_EXERCISE_.
Nothing but the pictures may be left out. Restate the rest of the entries word for word.
★ ★ ★ ★
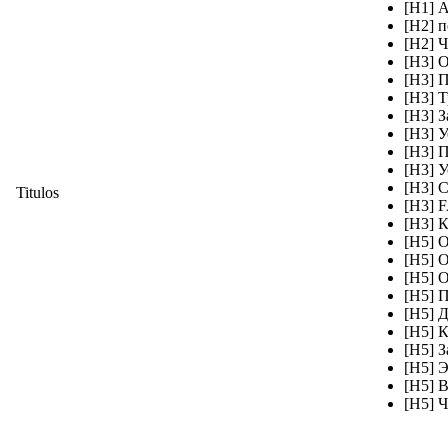
[H1] 
[H2] 
[H2] 
[H3] 
[H3] 
[H3] 
[H3] 
[H3] 
[H3] 
[H3] 
[H3] 
Titulos
[H3] 
[H3] 
[H5] О
[H5] О
[H5] О
[H5] 
[H5] 
[H5] 
[H5] З
[H5] 
[H5] 
[H5] 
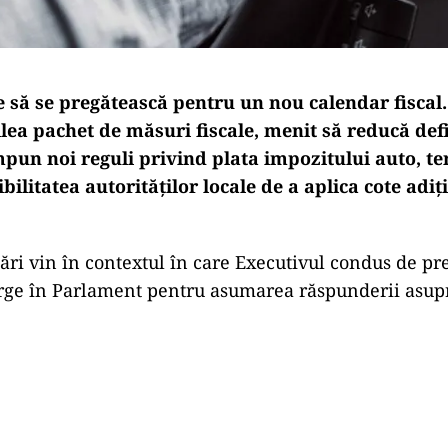
e să se pregătească pentru un nou calendar fiscal.
ilea pachet de măsuri fiscale, menit să reducă defi
impun noi reguli privind plata impozitului auto, t
ibilitatea autorităților locale de a aplica cote adiț
ări vin în contextul în care Executivul condus de pr
rge în Parlament pentru asumarea răspunderii asupr
Play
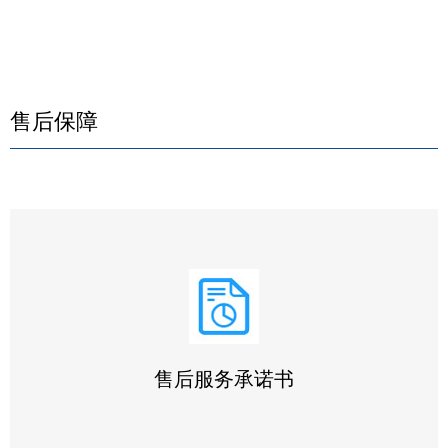
售后保障
售后服务承诺书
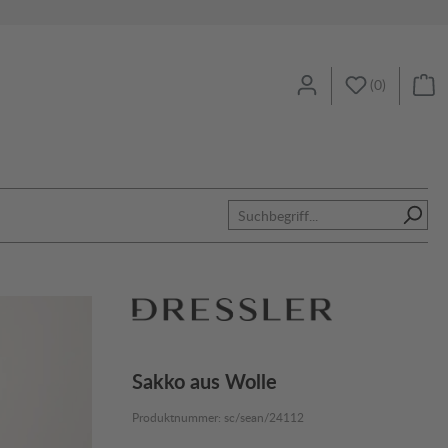
(
0
)
Sakko aus Wolle
Produktnummer:
sc/sean/24112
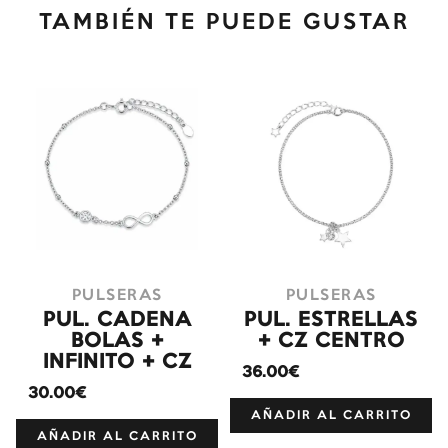
TAMBIÉN TE PUEDE GUSTAR
PULSERAS
PULSERAS
PUL. CADENA
PUL. ESTRELLAS
BOLAS +
+ CZ CENTRO
INFINITO + CZ
36.00€
30.00€
AÑADIR AL CARRITO
AÑADIR AL CARRITO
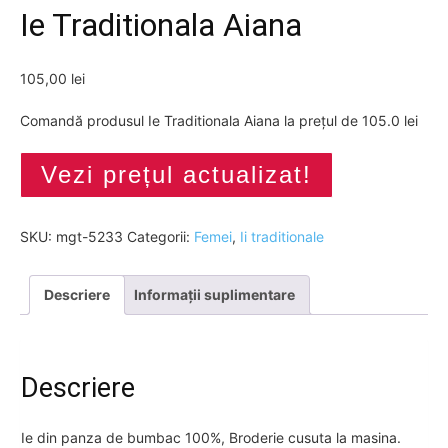
Ie Traditionala Aiana
105,00
lei
Comandă produsul Ie Traditionala Aiana la prețul de 105.0 lei
Vezi prețul actualizat!
SKU:
mgt-5233
Categorii:
Femei
,
Ii traditionale
Descriere
Informații suplimentare
Descriere
Ie din panza de bumbac 100%, Broderie cusuta la masina.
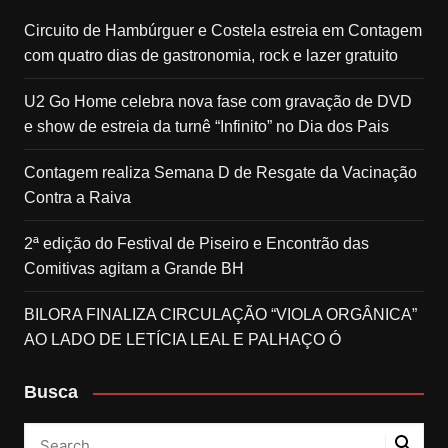
Circuito de Hambúrguer e Costela estreia em Contagem
com quatro dias de gastronomia, rock e lazer gratuito
U2 Go Home celebra nova fase com gravação de DVD
e show de estreia da turnê “Infinito” no Dia dos Pais
Contagem realiza Semana D de Resgate da Vacinação
Contra a Raiva
2ª edição do Festival de Piseiro e Encontrão das
Comitivas agitam a Grande BH
BILORA FINALIZA CIRCULAÇÃO “VIOLA ORGÂNICA”
AO LADO DE LETÍCIA LEAL E PALHAÇO Ó
Busca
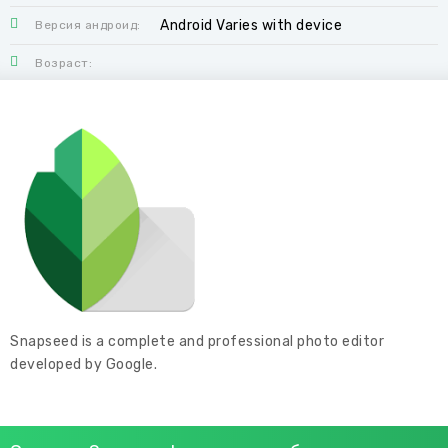
Android Varies with device
Версия андроид:
Возраст:
Snapseed is a complete and professional photo editor
developed by Google.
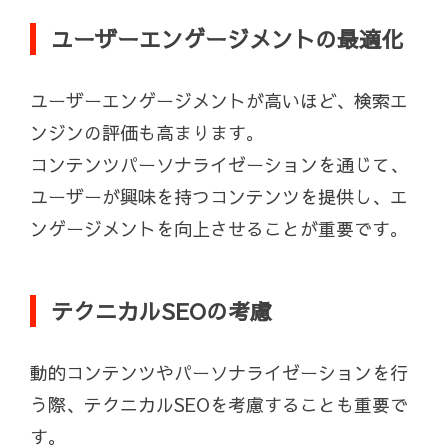
ユーザーエンゲージメントの最適化
ユーザーエンゲージメントが高いほど、検索エ
ンジンの評価も高まります。
コンテンツパーソナライゼーションを通じて、
ユーザーが興味を持つコンテンツを提供し、エ
ンゲージメントを向上させることが重要です。
テクニカルSEOの考慮
動的コンテンツやパーソナライゼーションを行
う際、テクニカルSEOを考慮することも重要で
す。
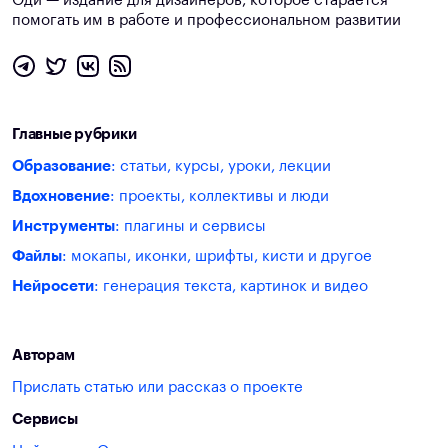
Оди — издание для дизайнеров, которое старается
помогать им в работе и профессиональном развитии
Главные рубрики
Образование
: статьи, курсы, уроки, лекции
Вдохновение
: проекты, коллективы и люди
Инструменты
: плагины и сервисы
Файлы
: мокапы, иконки, шрифты, кисти и другое
Нейросети
: генерация текста, картинок и видео
Авторам
Прислать статью или рассказ о проекте
Сервисы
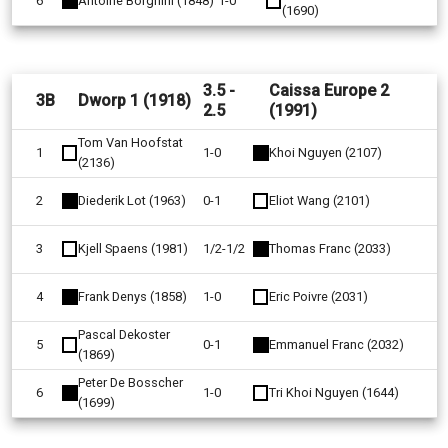
6
Antoine Borghini (1848)
1-0
(1690)
3.5 -
Caissa Europe 2
3B
Dworp 1 (1918)
2.5
(1991)
Tom Van Hoofstat
1
1-0
Khoi Nguyen (2107)
(2136)
2
Diederik Lot (1963)
0-1
Eliot Wang (2101)
3
Kjell Spaens (1981)
1/2-1/2
Thomas Franc (2033)
4
Frank Denys (1858)
1-0
Eric Poivre (2031)
Pascal Dekoster
5
0-1
Emmanuel Franc (2032)
(1869)
Peter De Bosscher
6
1-0
Tri Khoi Nguyen (1644)
(1699)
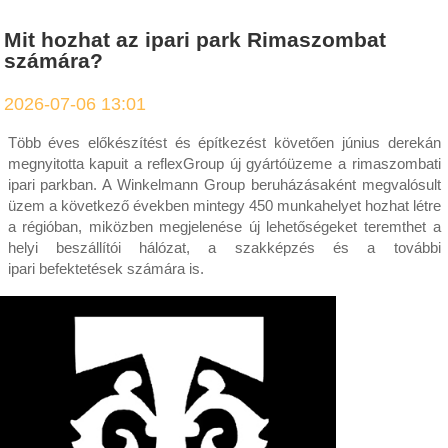
Mit hozhat az ipari park Rimaszombat
számára?
2026-07-06 13:01
Több éves előkészítést és építkezést követően június derekán
megnyitotta kapuit a reflexGroup új gyártóüzeme a rimaszombati
ipari parkban. A Winkelmann Group beruházásaként megvalósult
üzem a következő években mintegy 450 munkahelyet hozhat létre
a régióban, miközben megjelenése új lehetőségeket teremthet a
helyi beszállítói hálózat, a szakképzés és a további
ipari befektetések számára is.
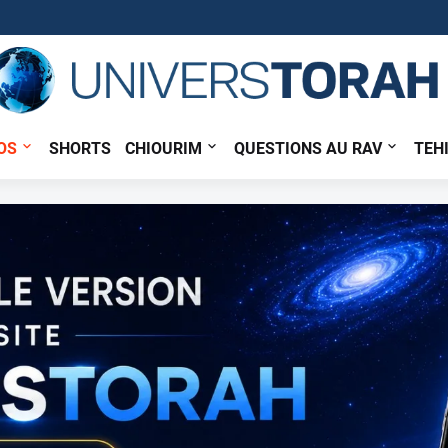
OS
SHORTS
CHIOURIM
QUESTIONS AU RAV
TEH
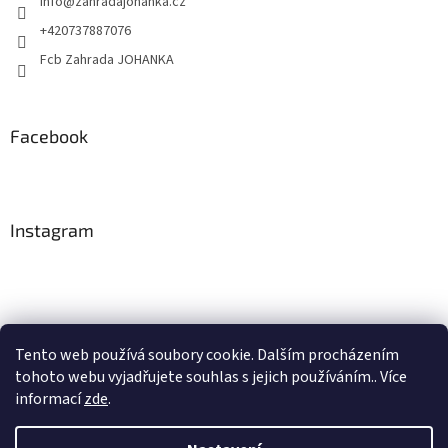
info
@
zahradajohanka.cz
+420737887076
Fcb Zahrada JOHANKA
Facebook
Instagram
Tento web používá soubory cookie. Dalším procházením
tohoto webu vyjadřujete souhlas s jejich používáním.. Více
Sledovat na Instagramu
informací
zde
.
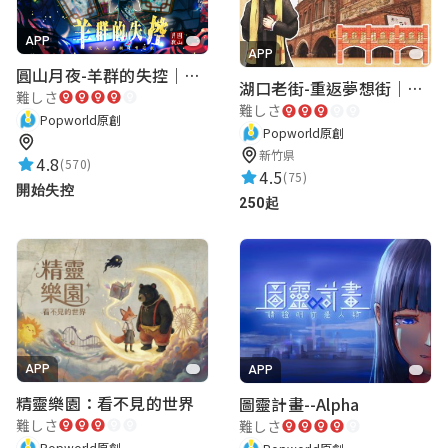
讚！！！
APP
APP
圓山月夜-羊群的失控｜圓山飯店 ARG實境解謎遊戲
湖口老街-重返夢想街｜新竹老街城市解謎
難しさ
wzmf219795
難しさ
Popworld原創
Popworld原創
★★★★★
2023-10-10 22:05:16
新竹県
4.8
(570)
故事內容很讚，有幾題難度有點高😂不過還
4.5
(75)
開始失控
是玩的很過癮
250起
Wendy Hsu
★★★★★
2022-02-13 12:19:12
很讚 推推
APP
APP
精靈樂園：看不見的世界
圖靈計畫--Alpha
張凱森
難しさ
難しさ
Popworld原創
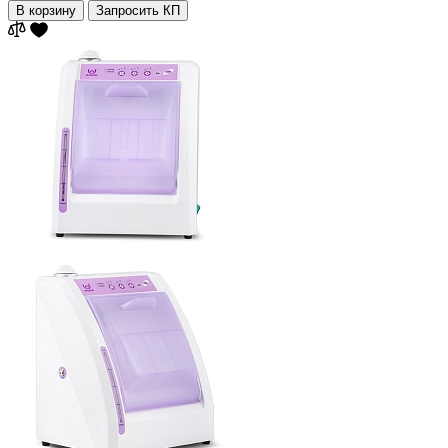
В корзину
Запросить КП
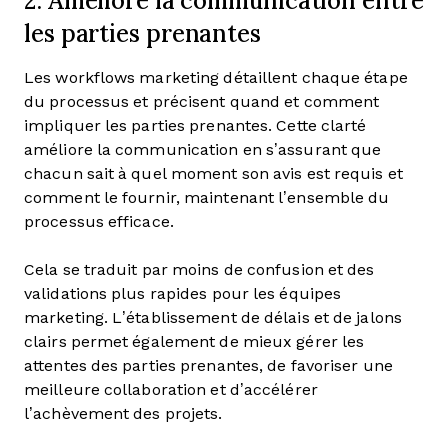
2. Améliore la communication entre
les parties prenantes
Les workflows marketing détaillent chaque étape
du processus et précisent quand et comment
impliquer les parties prenantes. Cette clarté
améliore la communication en s’assurant que
chacun sait à quel moment son avis est requis et
comment le fournir, maintenant l’ensemble du
processus efficace.
Cela se traduit par moins de confusion et des
validations plus rapides pour les équipes
marketing. L’établissement de délais et de jalons
clairs permet également de mieux gérer les
attentes des parties prenantes, de favoriser une
meilleure collaboration et d’accélérer
l’achèvement des projets.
★ ★ ★ ★
_COMPLETED EXERCISE_.
[H1] 
[H2] 
[H2] 
[H3] 
[H3] 
[H3] 
[H3] 
[H3] 
[H3] 
[H3] 
[H3] 
Titulos
[H3] 
[H3] 
[H5] О
[H5] О
[H5] О
[H5] 
[H5] 
[H5] 
[H5] З
[H5] 
[H5] 
[H5] 
e să se pregătească pentru un nou calendar fiscal.
ilea pachet de măsuri fiscale, menit să reducă defi
impun noi reguli privind plata impozitului auto, t
ibilitatea autorităților locale de a aplica cote adiț
ări vin în contextul în care Executivul condus de pr
rge în Parlament pentru asumarea răspunderii asupr
Play
售后保障
售后服务承诺书
(
0
)
Sakko aus Wolle
Produktnummer:
sc/sean/24112
TAMBIÉN TE PUEDE GUSTAR
PULSERAS
PULSERAS
PUL. CADENA
PUL. ESTRELLAS
BOLAS +
+ CZ CENTRO
INFINITO + CZ
36.00€
30.00€
AÑADIR AL CARRITO
AÑADIR AL CARRITO
Ie Traditionala Aiana
105,00
lei
Comandă produsul Ie Traditionala Aiana la prețul de 105.0 lei
Vezi prețul actualizat!
SKU:
mgt-5233
Categorii:
Femei
,
Ii traditionale
Descriere
Informații suplimentare
Descriere
Ie din panza de bumbac 100%, Broderie cusuta la masina.
Circuito de Hambúrguer e Costela estreia em Contagem
com quatro dias de gastronomia, rock e lazer gratuito
U2 Go Home celebra nova fase com gravação de DVD
e show de estreia da turnê “Infinito” no Dia dos Pais
Contagem realiza Semana D de Resgate da Vacinação
Contra a Raiva
2ª edição do Festival de Piseiro e Encontrão das
Comitivas agitam a Grande BH
BILORA FINALIZA CIRCULAÇÃO “VIOLA ORGÂNICA”
AO LADO DE LETÍCIA LEAL E PALHAÇO Ó
Busca
Android Varies with device
Версия андроид:
Возраст:
Snapseed is a complete and professional photo editor
developed by Google.
ユーザーエンゲージメントの最適化
ユーザーエンゲージメントが高いほど、検索エ
ンジンの評価も高まります。
コンテンツパーソナライゼーションを通じて、
ユーザーが興味を持つコンテンツを提供し、エ
ンゲージメントを向上させることが重要です。
テクニカルSEOの考慮
動的コンテンツやパーソナライゼーションを行
う際、テクニカルSEOを考慮することも重要で
す。
Оди — издание для дизайнеров, которое старается
помогать им в работе и профессиональном развитии
Главные рубрики
Образование
: статьи, курсы, уроки, лекции
Вдохновение
: проекты, коллективы и люди
Инструменты
: плагины и сервисы
Файлы
: мокапы, иконки, шрифты, кисти и другое
Нейросети
: генерация текста, картинок и видео
Авторам
Прислать статью или рассказ о проекте
Сервисы
6
Antoine Borghini (1848)
1-0
(1690)
3.5 -
Caissa Europe 2
3B
Dworp 1 (1918)
2.5
(1991)
Tom Van Hoofstat
1
1-0
Khoi Nguyen (2107)
(2136)
2
Diederik Lot (1963)
0-1
Eliot Wang (2101)
3
Kjell Spaens (1981)
1/2-1/2
Thomas Franc (2033)
4
Frank Denys (1858)
1-0
Eric Poivre (2031)
Pascal Dekoster
5
0-1
Emmanuel Franc (2032)
(1869)
Peter De Bosscher
6
1-0
Tri Khoi Nguyen (1644)
(1699)
Mit hozhat az ipari park Rimaszombat
számára?
2026-07-06 13:01
Több éves előkészítést és építkezést követően június derekán
megnyitotta kapuit a reflexGroup új gyártóüzeme a rimaszombati
ipari parkban. A Winkelmann Group beruházásaként megvalósult
üzem a következő években mintegy 450 munkahelyet hozhat létre
a régióban, miközben megjelenése új lehetőségeket teremthet a
helyi beszállítói hálózat, a szakképzés és a további
ipari befektetések számára is.
OS
SHORTS
CHIOURIM
QUESTIONS AU RAV
TEH
info
@
zahradajohanka.cz
+420737887076
Fcb Zahrada JOHANKA
Facebook
Instagram
Tento web používá soubory cookie. Dalším procházením
tohoto webu vyjadřujete souhlas s jejich používáním.. Více
Sledovat na Instagramu
informací
zde
.
讚！！！
APP
APP
圓山月夜-羊群的失控｜圓山飯店 ARG實境解謎遊戲
湖口老街-重返夢想街｜新竹老街城市解謎
難しさ
wzmf219795
難しさ
Popworld原創
Popworld原創
★★★★★
2023-10-10 22:05:16
新竹県
4.8
(570)
故事內容很讚，有幾題難度有點高😂不過還
4.5
(75)
開始失控
是玩的很過癮
250起
Wendy Hsu
★★★★★
2022-02-13 12:19:12
很讚 推推
APP
APP
精靈樂園：看不見的世界
圖靈計畫--Alpha
張凱森
難しさ
難しさ
Popworld原創
В корзину
Запросить КП
2. Améliore la communication entre
les parties prenantes
Les workflows marketing détaillent chaque étape
du processus et précisent quand et comment
impliquer les parties prenantes. Cette clarté
améliore la communication en s’assurant que
chacun sait à quel moment son avis est requis et
comment le fournir, maintenant l’ensemble du
processus efficace.
Cela se traduit par moins de confusion et des
validations plus rapides pour les équipes
marketing. L’établissement de délais et de jalons
clairs permet également de mieux gérer les
attentes des parties prenantes, de favoriser une
meilleure collaboration et d’accélérer
l’achèvement des projets.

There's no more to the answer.